Winemaker Notes
Professional Ratings
-
Jeb Dunnuck
Pouring a bright red hue, the 2021 Brunello Di Montalcino is persistent and fantastic, with youthful tension and expressive aromatics of Bing cherries, orange zest, and iron-tinged earth. The palate is medium-bodied and focused, with refined tannins, refreshing acidity, and savory length framed by salty earth and bright fruit through the finish. It’s a complete, elegant Brunello that should continue to improve with time in bottle.
-
Robert Parker's Wine Advocate
A polished and finely detailed expression, the Gianni Brunelli Le Chiuse di Sotto 2021 Brunello di Montalcino showcases tension and subtle sweetness carried across a taut, silky palate with beautifully textured tannins. Dusty mineral notes add definition and lift, while the overall impression remains ethereal and weightless, a hallmark of the estate’s precision with Sangiovese in this classic vintage. The wine balances finesse and structure with remarkable poise. Production totals 15,715 bottles, including 180 magnums and other larger formats.
-
Vinous
Dried flowers mix with crushed rocks, grilled herbs and spiced orange peels as the darkly alluring 2021 Brunello di Montalcino smolders up from the glass. The wine is polished in feel, silken and serene with a harmonious mix of tantalizing acidity, minerals and ripe red and black fruits. While tannic, the tannins are round and refined, leaving a classically dry sensation as hints of licorice and cedary spice fade.
-
Decanter
Rather than producing two single-vineyard Brunellos, owner Laura Vacca chooses to blend plots from the estate’s distinct sites. With a northwest exposure and predominantly clay soil, Le Chiuse di Sotto imparts cool, fragrant elegance, while the warmer, stony Podernovone property in Montalcino’s southeast delivers ripeness and grip. The 2021 possesses its signature stunning scents – dusty violet, sage, mint and tarragon.
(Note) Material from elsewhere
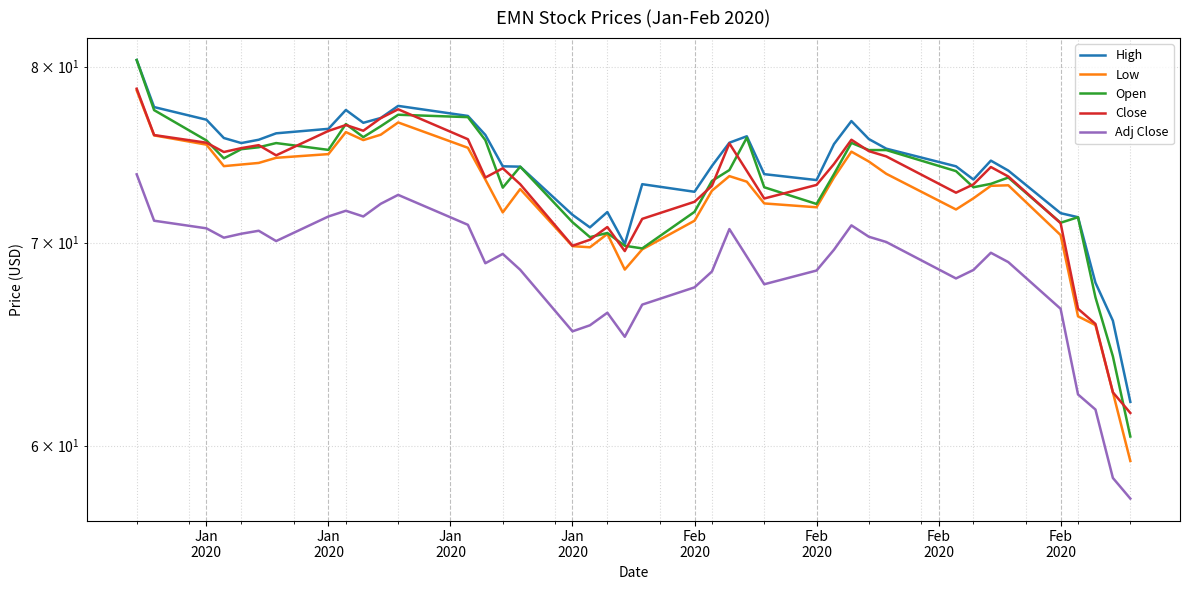

True or false: Open and Low intersect in this chart.

False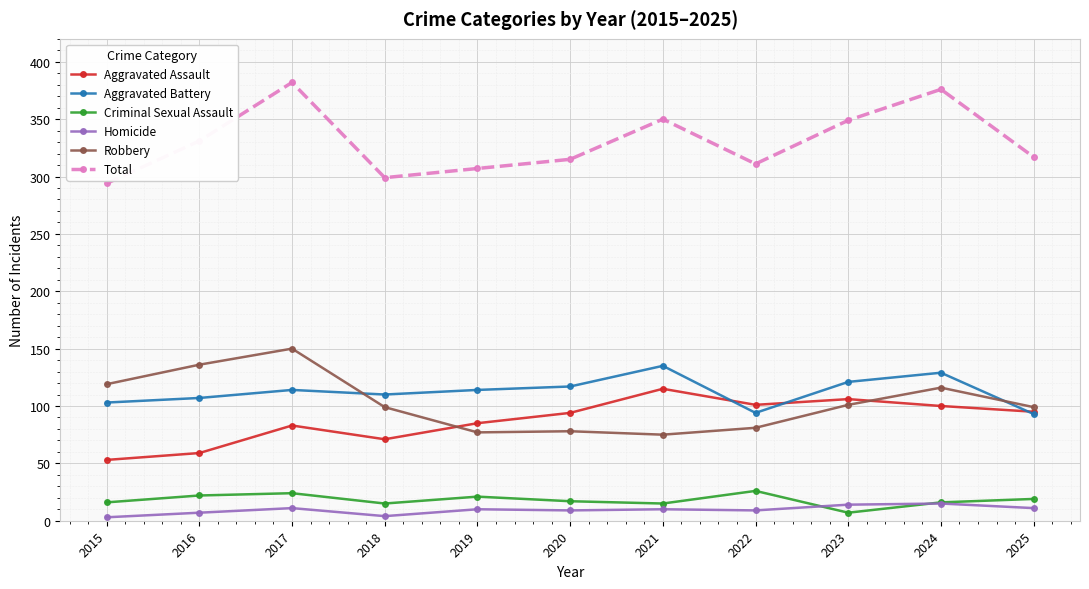

What is the difference between the Homicide values at 2022 and 2025?

2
It is packed with joyful, luscious fruit, the dark red cherry and fleshy peach effortlessly balanced with sophisticated, gracious tannins that tug assertively on the mineral-soaked finish.
-
Wine Spectator
Bright cherry, raspberry, rose hip and wild herb flavors highlight this sleek, linear red. Though tightly wound, this persists with intense flavors midpalate and into the long finish. Charming and balanced, though a few years to integrate will do this good. Best from 2029 through 2048.
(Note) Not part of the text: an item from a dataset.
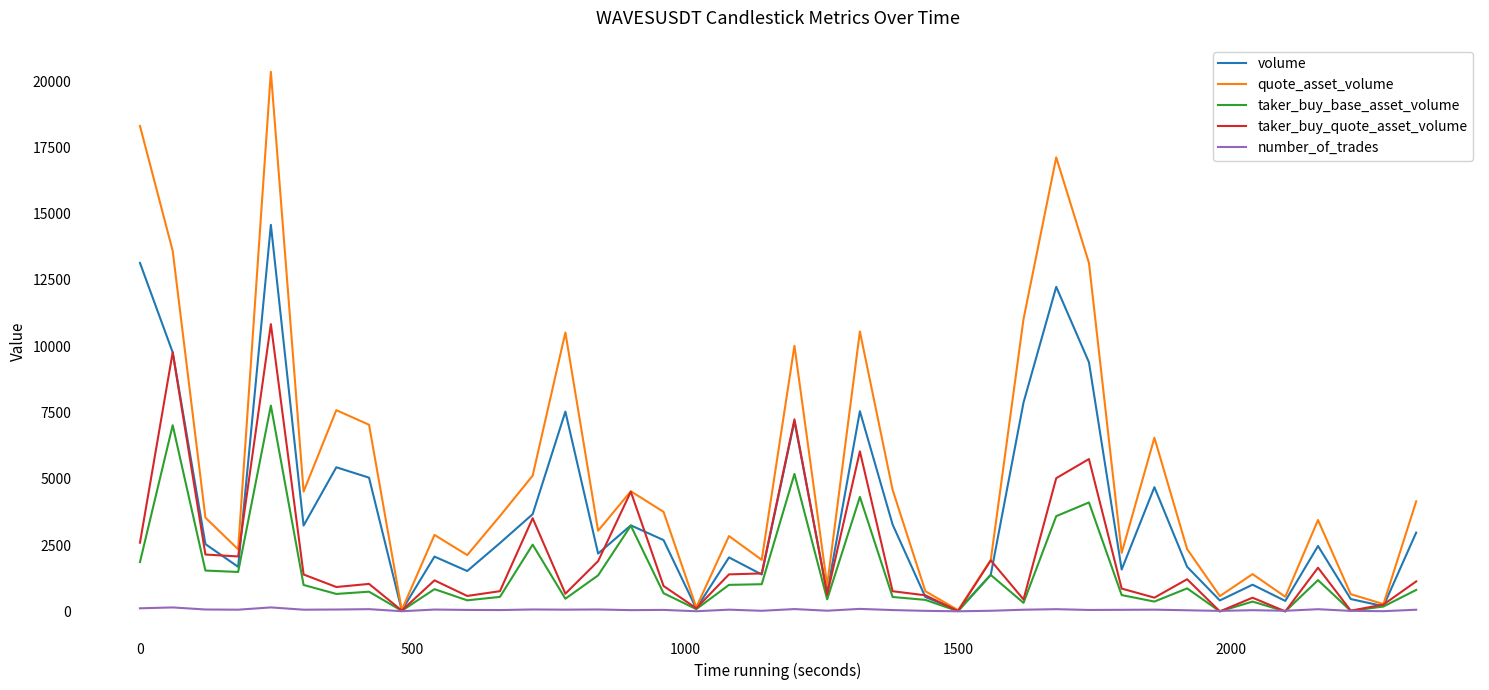

Which series has the widest spread of values?

quote_asset_volume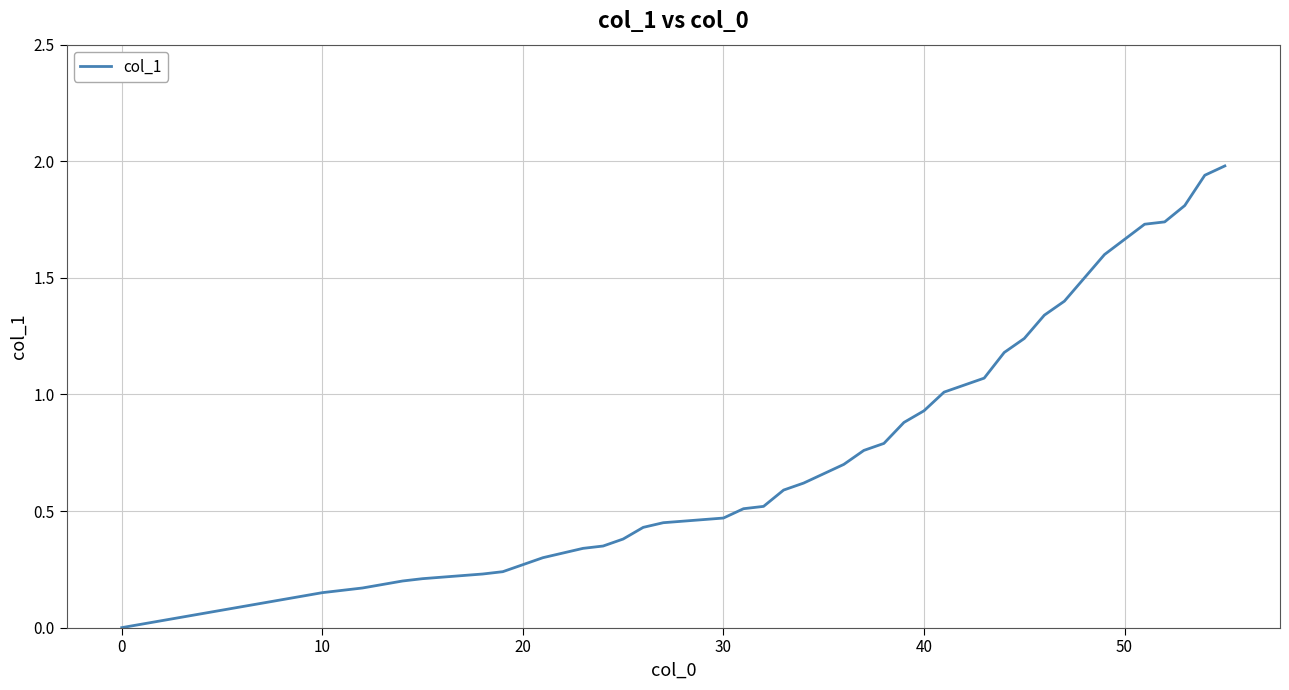

What is the difference between the maximum and minimum values?

2.0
Among Italy's elite red grape varieties, Sangiovese has the perfect intersection of bright red fruit and savory earthiness and is responsible for the best red wines of Tuscany. While it is best known as the chief component of Chianti, it is also the main grape in Vino Nobile di Montepulciano and reaches the height of its power and intensity in the complex, long-lived Brunello di Montalcino. Somm Secret—Sangiovese doubles under the alias, Nielluccio, on the French island of Corsica where it produces distinctly floral and refreshing reds and rosés.
Famous for its bold, layered and long-lived red, Brunello di Montalcino, the town of Montalcino is about 70 miles south of Florence, and has a warmer and drier climate than that of its neighbor, Chianti. The Sangiovese grape is king here, as it is in Chianti, but Montalcino has its own clone called Brunello.
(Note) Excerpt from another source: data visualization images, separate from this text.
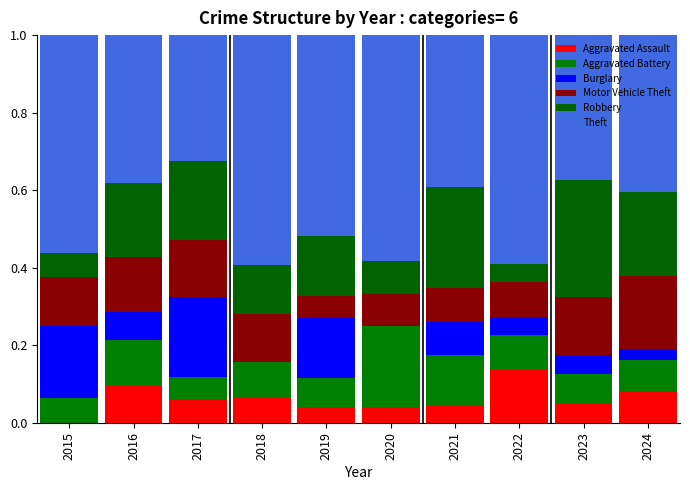

Are the bars horizontal?

No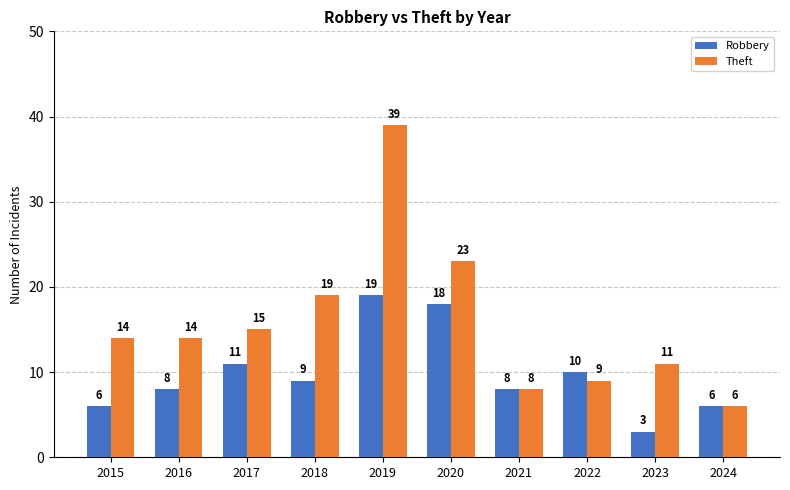

The value of Theft at 2024 is 6. True or false?

True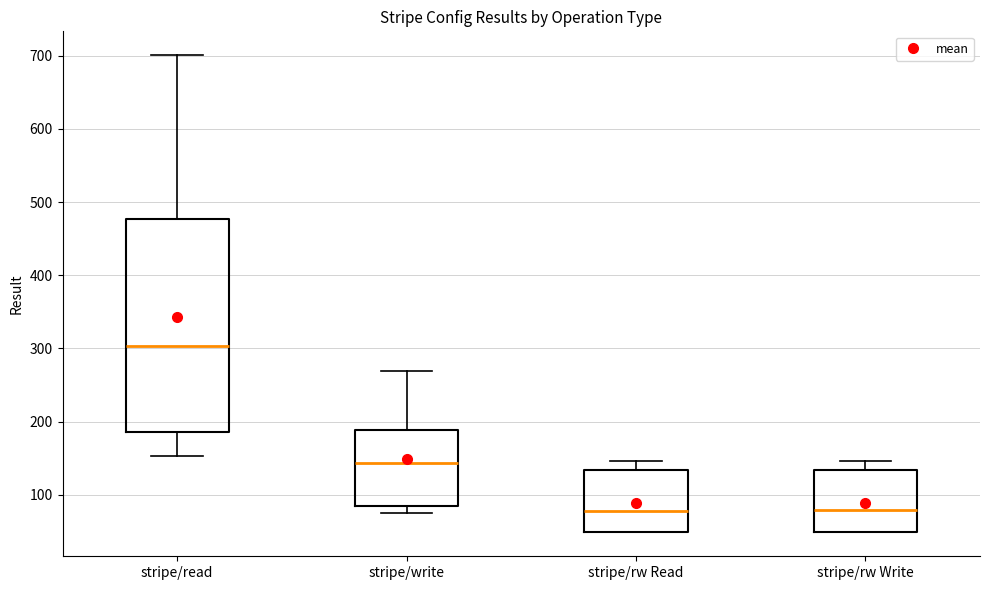

Reading left to right, transcribe this box plot: for each box, give where its median line is, the range the box spans, and where its two whiskers end, as read against the y-axis. The values are not printed on the chart, so give them approximately, as read against the axis.

stripe/read: median 300, box 190 to 480, whiskers 150 to 700
stripe/write: median 140, box 80 to 190, whiskers 80 (just below the box's lower edge) to 270
stripe/rw Read: median 80, box 50 to 130, whiskers 50 to 150
stripe/rw Write: median 80, box 50 to 130, whiskers 50 to 150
The Brunello vineyards of Montalcino blanket the rolling hills surrounding the village and fan out at various elevations, creating the potential for Brunello wines expressing different styles. From the valleys, where deeper deposits of clay are found, come wines typically bolder, more concentrated and rich in opulent black fruit. The hillside vineyards produce wines more concentrated in red fruits and floral aromas; these sites reach up to over 1,600 feet and have shallow soils of rocks and shale.
Brunello di Montalcino by law must be aged a minimum of four years, including two years in barrel before realease and once released, typically needs more time in bottle for its drinking potential to be fully reached. The good news is that Montalcino makes a “baby brother” version. The wines called Rosso di Montalcino are often made from younger vines, aged for about a year before release, offer extraordinary values and are ready to drink young.